*** EXTRACTO DEL DOCUMENTO ***

Pero digo lo que pienso. Empieza a cundir en España un odio viscoso y atroz, una baba cálida que ensucia el paisaje y deforma los rostros. Empieza a ser conveniente guardar silencio, si quieres evitar el estigma o la marca que te declara despreciable.

Si no es posible manifestarse con la confianza imprescindible – contando con el respeto del interlocutor – es mejor guardar silencio. Pronto puede caer sobre ti el desdén y el asco, el desprecio que antecede al golpe. En la calle la gente se cede el paso, se saluda a distancia, se preguntan por la salud o por el trabajo como siempre se hizo y, sin embargo, las pantallas vierten el asqueroso sabor del odio. Florecen los tabúes, las verdades impuestas por la opinión mayoritaria o la corrección política. Nadie puede disentir sobre virus, democracias de contable, vegetarianismos, feminismos, tauromaquias, eutanasias de caridad… nadie puede objetar a la verdad proferida desde todas las pantallas. En el tiempo de la posverdad, la verdad es procesada por los algoritmos que gobiernan el viento electrónico y su mudable levedad. Ninguna verdad hace frente al signo plástico que señala la cambiante dirección de la mirada.

Décadas de colapso educativo, en la atmósfera familiar y en la escuela, décadas de una pestilente descomposición en las maneras y de insensibilización programada, décadas de erosión de las formas del trato y de miasmas infecciosas en los medios de comunicación. Décadas de debilitación de cualquier firmeza, han hecho incapaz al espectador o al lector de la mínima resistencia ordenada. La incapacidad para la más elemental lectura comprensiva, convierte en imposible la ironía, el gesto cómplice, la sugerencia retórica… en resumen la comunicación mínimamente articulada que el matiz exige. Todo en el trato ha de ser explícito y grueso, de a bulto y basto. La misma insistencia en preservar las formas recibe en respuesta un resentimiento acerado, detrás del gesto de desdén o de rechazo. Toda forma es hoy índice de clase o de género, de dominaciones inconscientes que ven con claridad algunos lúcidos videntes…

La polarización, difundida por esa minoría que se ampara en el número de los votantes, se une a la más consolidada estupidez y concluye en un ambiente peligroso, en el que las fuerzas de choque del nuevo orden – transhumanista, animalista, vegano, anticolonialista, feminista de última ola… – recorren las calles imponiendo la perspectiva del pensamiento correcto y la última verdad, que es la verdad de la posverdad. No podía esperarse un dominio tan perfecto, pese a que el modelo político y cultural se fundara en la infinita tolerancia. ¡Ay del que no comulgue con las ruedas de molino del hombre proteico, de la naturaleza asfixiada, de la abyecta historia de occidente, del código genético del heterosexual violento, de la historia de penumbra y desolación!, ¡Ay del que del que impugne el luminoso mañana que dictamina la estólida perversidad de cualquier tiempo pasado! Es mayor el riesgo derivado de la sólida sandez que del antagonismo extremado que induce la minoría gobernante. Pero es la perversión de éstos – necios, pero poderosos – la que convierte a aquellos en un peligroso explosivo.

*** DATOS PROPORCIONADOS ***

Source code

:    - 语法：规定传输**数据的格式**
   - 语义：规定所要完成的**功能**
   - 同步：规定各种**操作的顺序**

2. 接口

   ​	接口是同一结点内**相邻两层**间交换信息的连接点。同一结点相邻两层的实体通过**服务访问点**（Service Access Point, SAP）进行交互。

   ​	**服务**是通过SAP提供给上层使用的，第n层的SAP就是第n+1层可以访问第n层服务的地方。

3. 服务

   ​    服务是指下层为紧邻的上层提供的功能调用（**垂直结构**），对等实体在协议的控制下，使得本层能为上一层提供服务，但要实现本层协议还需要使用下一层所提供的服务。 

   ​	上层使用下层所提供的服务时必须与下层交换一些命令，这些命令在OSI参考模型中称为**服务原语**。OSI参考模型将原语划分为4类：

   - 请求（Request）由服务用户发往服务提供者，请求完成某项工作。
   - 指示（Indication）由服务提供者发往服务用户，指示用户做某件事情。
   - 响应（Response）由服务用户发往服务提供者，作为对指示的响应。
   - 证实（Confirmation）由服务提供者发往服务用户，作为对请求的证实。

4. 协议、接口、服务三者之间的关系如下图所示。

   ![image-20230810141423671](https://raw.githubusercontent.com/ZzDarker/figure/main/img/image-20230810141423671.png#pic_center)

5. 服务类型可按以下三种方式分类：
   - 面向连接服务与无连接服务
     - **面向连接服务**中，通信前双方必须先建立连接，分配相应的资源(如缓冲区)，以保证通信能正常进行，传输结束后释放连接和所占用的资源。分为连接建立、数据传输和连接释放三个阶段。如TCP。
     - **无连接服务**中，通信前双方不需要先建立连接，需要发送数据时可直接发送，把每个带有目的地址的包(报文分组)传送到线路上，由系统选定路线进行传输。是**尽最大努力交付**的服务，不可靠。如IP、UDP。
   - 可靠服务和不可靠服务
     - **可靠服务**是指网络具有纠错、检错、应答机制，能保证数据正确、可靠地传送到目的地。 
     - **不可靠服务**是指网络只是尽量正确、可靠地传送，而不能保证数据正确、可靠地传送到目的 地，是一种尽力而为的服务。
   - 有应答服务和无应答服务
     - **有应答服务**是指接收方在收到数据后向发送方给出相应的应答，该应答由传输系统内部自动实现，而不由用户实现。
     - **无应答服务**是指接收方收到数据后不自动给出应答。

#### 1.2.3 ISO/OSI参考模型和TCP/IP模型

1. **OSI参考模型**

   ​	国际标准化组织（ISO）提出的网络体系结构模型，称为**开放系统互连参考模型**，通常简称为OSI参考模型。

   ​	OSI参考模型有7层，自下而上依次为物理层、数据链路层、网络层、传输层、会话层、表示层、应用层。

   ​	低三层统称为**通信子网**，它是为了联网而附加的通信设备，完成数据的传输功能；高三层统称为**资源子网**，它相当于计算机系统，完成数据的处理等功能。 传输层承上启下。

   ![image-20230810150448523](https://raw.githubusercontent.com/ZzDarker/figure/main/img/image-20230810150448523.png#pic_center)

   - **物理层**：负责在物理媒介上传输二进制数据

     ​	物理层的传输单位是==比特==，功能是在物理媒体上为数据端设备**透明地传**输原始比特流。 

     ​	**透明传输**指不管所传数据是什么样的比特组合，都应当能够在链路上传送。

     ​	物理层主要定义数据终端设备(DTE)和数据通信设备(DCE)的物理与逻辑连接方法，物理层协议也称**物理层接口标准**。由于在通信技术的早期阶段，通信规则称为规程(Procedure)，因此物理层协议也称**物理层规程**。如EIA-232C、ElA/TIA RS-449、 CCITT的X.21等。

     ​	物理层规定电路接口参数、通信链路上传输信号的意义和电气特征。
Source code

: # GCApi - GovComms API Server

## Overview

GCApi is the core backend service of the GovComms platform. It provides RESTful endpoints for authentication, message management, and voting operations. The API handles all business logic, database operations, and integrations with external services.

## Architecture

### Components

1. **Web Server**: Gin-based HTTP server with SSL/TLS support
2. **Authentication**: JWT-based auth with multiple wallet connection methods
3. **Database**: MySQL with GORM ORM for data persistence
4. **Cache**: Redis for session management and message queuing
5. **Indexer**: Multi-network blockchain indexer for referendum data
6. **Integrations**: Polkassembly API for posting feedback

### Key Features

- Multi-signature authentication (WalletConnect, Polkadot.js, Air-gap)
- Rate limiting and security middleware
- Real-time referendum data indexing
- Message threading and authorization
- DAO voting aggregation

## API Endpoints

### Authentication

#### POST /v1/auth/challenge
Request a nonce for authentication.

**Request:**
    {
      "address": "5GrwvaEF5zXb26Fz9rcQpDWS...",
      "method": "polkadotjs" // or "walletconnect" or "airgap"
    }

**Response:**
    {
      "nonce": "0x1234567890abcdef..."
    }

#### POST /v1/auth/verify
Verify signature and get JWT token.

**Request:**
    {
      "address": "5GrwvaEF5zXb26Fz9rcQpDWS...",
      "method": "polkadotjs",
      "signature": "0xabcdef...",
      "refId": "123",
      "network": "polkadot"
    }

***

-- TAREA ASIGNADA --
Cite literalmente el fragmento del texto sobre el odio en España que se abre con las palabras que contienen "Pero digo lo" y se cierra con "te declara despreciable.". Los datos no intervienen en absoluto en este ejercicio.

-- RESULTADO --
Pero digo lo que pienso. Empieza a cundir en España un odio viscoso y atroz, una baba cálida que ensucia el paisaje y deforma los rostros. Empieza a ser conveniente guardar silencio, si quieres evitar el estigma o la marca que te declara despreciable.